→ **What you have to do**: Pull out each line of the records that contains the string "tolerance", matching case.

→ **Input material**:
--- START ---

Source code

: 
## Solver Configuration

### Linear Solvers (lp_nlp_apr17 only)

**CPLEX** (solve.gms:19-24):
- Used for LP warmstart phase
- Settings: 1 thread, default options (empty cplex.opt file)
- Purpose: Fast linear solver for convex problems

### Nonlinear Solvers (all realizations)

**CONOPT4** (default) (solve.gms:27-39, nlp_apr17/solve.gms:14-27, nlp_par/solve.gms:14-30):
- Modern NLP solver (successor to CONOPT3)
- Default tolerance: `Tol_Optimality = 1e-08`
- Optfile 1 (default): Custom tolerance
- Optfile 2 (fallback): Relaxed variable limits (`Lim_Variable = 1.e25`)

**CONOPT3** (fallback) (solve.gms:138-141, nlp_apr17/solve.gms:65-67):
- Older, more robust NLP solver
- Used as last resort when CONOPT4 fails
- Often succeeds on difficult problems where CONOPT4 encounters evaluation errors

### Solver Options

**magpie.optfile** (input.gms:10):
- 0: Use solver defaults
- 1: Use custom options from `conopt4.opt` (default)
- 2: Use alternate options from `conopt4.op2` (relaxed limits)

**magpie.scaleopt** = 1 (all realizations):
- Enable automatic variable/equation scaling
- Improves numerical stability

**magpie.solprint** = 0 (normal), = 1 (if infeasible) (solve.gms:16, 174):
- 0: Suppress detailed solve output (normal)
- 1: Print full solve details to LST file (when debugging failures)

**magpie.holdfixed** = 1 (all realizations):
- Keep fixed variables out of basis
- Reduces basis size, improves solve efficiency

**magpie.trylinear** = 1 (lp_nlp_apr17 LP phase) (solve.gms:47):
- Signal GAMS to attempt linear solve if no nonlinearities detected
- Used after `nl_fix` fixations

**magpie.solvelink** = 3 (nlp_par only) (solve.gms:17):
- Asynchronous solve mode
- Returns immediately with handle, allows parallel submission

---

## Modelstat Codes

--- END ---

→ **Result of the exercise**:
- Default tolerance: `Tol_Optimality = 1e-08`
- Optfile 1 (default): Custom tolerance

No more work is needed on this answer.